小绿望向红雪枝,对于这个陌生的来客抱有好奇,但还是照老污婆说的做。
她从木头地板下完全冒了出来,身穿着一件绿叶和藤蔓编织的裙子,赤足走到红雪枝的身边跪了下来,探出两只小手放到红雪枝伤口的上方,逐渐她的两只手和红雪枝的伤口处都泛起了油绿的柔光。这一刻整个殿堂的空气都变得格外清新,扬溢着生命的气息,而这个任性不懂事的小萝莉也像化身为仙女那般圣洁。
无数幼嫩的藤蔓从木板下伸出,以肉眼可视的速度迅速生长,纷纷爬上了红雪枝的身体,缠绕、蔓延,很快就遍布她全身。
任是谁都感叹这神奇的一幕。
小绿是盘古仙树,最擅长的就是木相性法术,在疗伤救人方面有着独“树”一帜的能力。
兔兔幽怨地看着小绿在给红雪枝疗伤,偷偷地向红雪枝伸出手,想要在这关键的时刻搞什么破坏。被我凌厉的眼睛盯上后她马上收了手,掐着手指不知所措,但往我后背瞧了一眼后她立马就好奇地问道:“二师兄你怎么背了个包袱?”
我直言不讳地回道:“觉得你烦,我下山离家出走了。”
兔兔当我是开玩笑,憨笑地拍了我后背一掌,“讨厌啦二师兄,这种事情你也拿来开玩笑。”
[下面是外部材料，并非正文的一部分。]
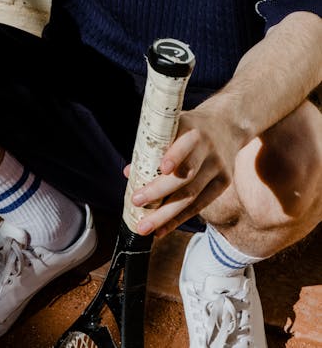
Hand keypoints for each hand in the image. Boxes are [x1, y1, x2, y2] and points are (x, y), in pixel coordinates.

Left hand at [127, 104, 240, 236]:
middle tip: (136, 201)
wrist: (226, 125)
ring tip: (144, 228)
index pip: (186, 145)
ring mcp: (218, 168)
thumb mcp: (173, 126)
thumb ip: (153, 147)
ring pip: (192, 196)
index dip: (175, 156)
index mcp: (194, 132)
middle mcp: (208, 150)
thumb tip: (128, 172)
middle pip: (186, 176)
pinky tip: (161, 230)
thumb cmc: (190, 128)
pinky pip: (199, 205)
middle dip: (158, 192)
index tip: (162, 168)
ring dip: (165, 215)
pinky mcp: (223, 183)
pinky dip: (178, 219)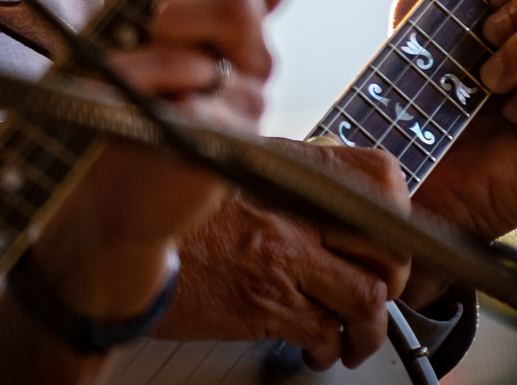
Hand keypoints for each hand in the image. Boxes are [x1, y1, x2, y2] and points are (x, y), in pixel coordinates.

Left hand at [12, 0, 285, 340]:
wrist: (99, 180)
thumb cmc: (122, 90)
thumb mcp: (136, 10)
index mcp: (237, 28)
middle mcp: (252, 65)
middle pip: (245, 0)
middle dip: (190, 2)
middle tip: (153, 24)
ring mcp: (245, 106)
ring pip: (226, 42)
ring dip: (162, 45)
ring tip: (128, 69)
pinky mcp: (226, 144)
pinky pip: (201, 94)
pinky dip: (151, 85)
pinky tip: (130, 100)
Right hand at [163, 139, 410, 368]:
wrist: (119, 240)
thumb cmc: (172, 209)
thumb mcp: (231, 166)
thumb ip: (281, 175)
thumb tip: (325, 192)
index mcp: (287, 167)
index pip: (381, 177)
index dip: (397, 209)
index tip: (385, 235)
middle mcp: (293, 209)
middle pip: (387, 245)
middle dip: (390, 280)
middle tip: (373, 293)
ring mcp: (282, 257)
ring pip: (368, 298)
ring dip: (367, 326)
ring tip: (352, 334)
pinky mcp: (264, 304)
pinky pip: (326, 334)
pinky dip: (329, 349)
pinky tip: (313, 347)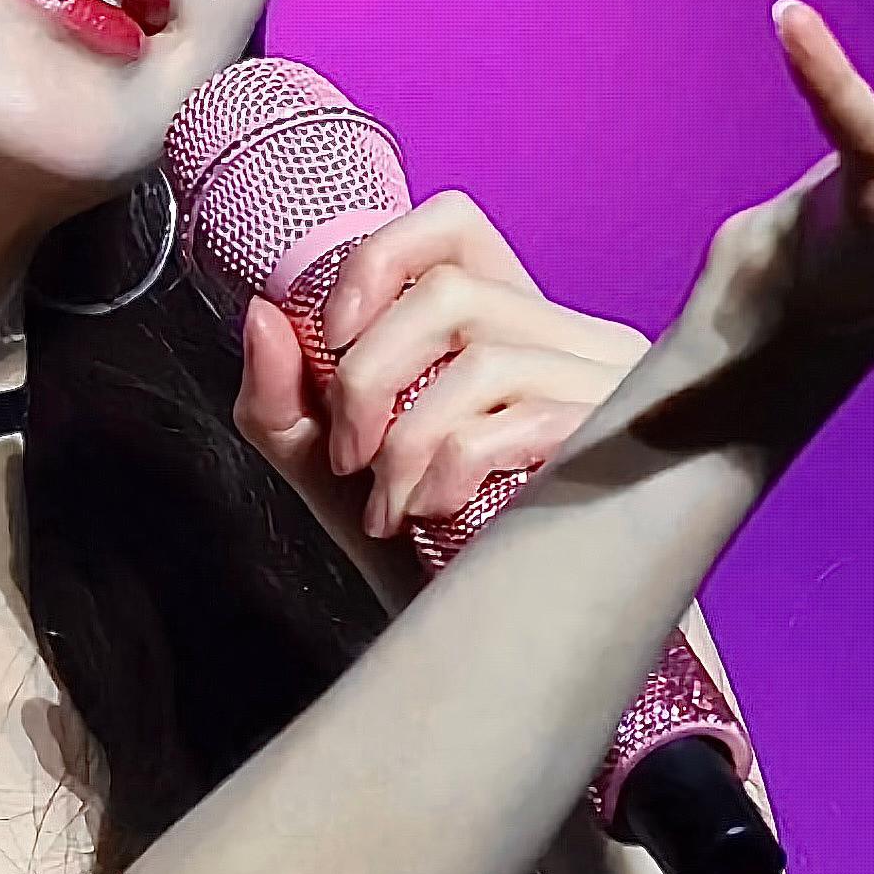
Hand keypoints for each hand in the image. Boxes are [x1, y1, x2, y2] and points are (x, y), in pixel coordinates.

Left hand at [230, 189, 644, 611]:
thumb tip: (262, 314)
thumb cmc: (434, 551)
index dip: (378, 262)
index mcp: (504, 320)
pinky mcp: (611, 438)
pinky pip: (512, 422)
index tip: (331, 340)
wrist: (516, 647)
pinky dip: (447, 471)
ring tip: (390, 505)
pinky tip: (434, 514)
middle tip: (349, 458)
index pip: (451, 225)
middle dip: (367, 378)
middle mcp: (564, 334)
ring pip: (479, 357)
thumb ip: (287, 401)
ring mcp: (601, 381)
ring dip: (405, 442)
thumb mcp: (338, 471)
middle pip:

这只脑残兔子的本体是巨神兔,力气像是怪物一样大,而且总是控制不好力度,拍在我后背上传来火辣辣的疼痛,说不准哪天一兴奋就把我拍死了。
好一会后,小绿才给红雪枝疗伤完毕,得到医治的红雪枝安适地睡了过去。而就在小绿准备又潜回地下的时候,我急忙叫住她。
“等等,小绿你看看师兄我,是不是也很需要治疗呢。”
“啊呜?”
老污婆惊奇地说:“原来你受伤了啊。”
这么明显的伤口,结果她们原来这时候才注意到我受伤了。
兔兔急切地摇着我的手臂问道:“怎么回事?二师兄你怎么受伤了?是这个坏女人打伤你的吗?可恶……我要捶死她!”
见她气焰腾腾地对着红雪枝举起了拳头,我先一掌将她给拍懵。
“是你大师兄把我捅伤的,你要打人就打死他去!”
“大师兄?!他又找你打架了?可恶,下次见到他,我一定要跟他好好讲道理!”
“别讲道理啊,直接动手揍他啊,你的话一拳就能把他揍飞。”
我和兔兔商量着如何教训大师兄,作为师父的老污婆对我和大师兄的恶劣关系也不过问一下,她似乎把我和大师兄的生死决斗当成是打情骂俏一样,乐于腐在其中。
我都怀疑她是不是希望有一天我和大师兄搞基。
但是这种可怕的事情是绝对不会发生的。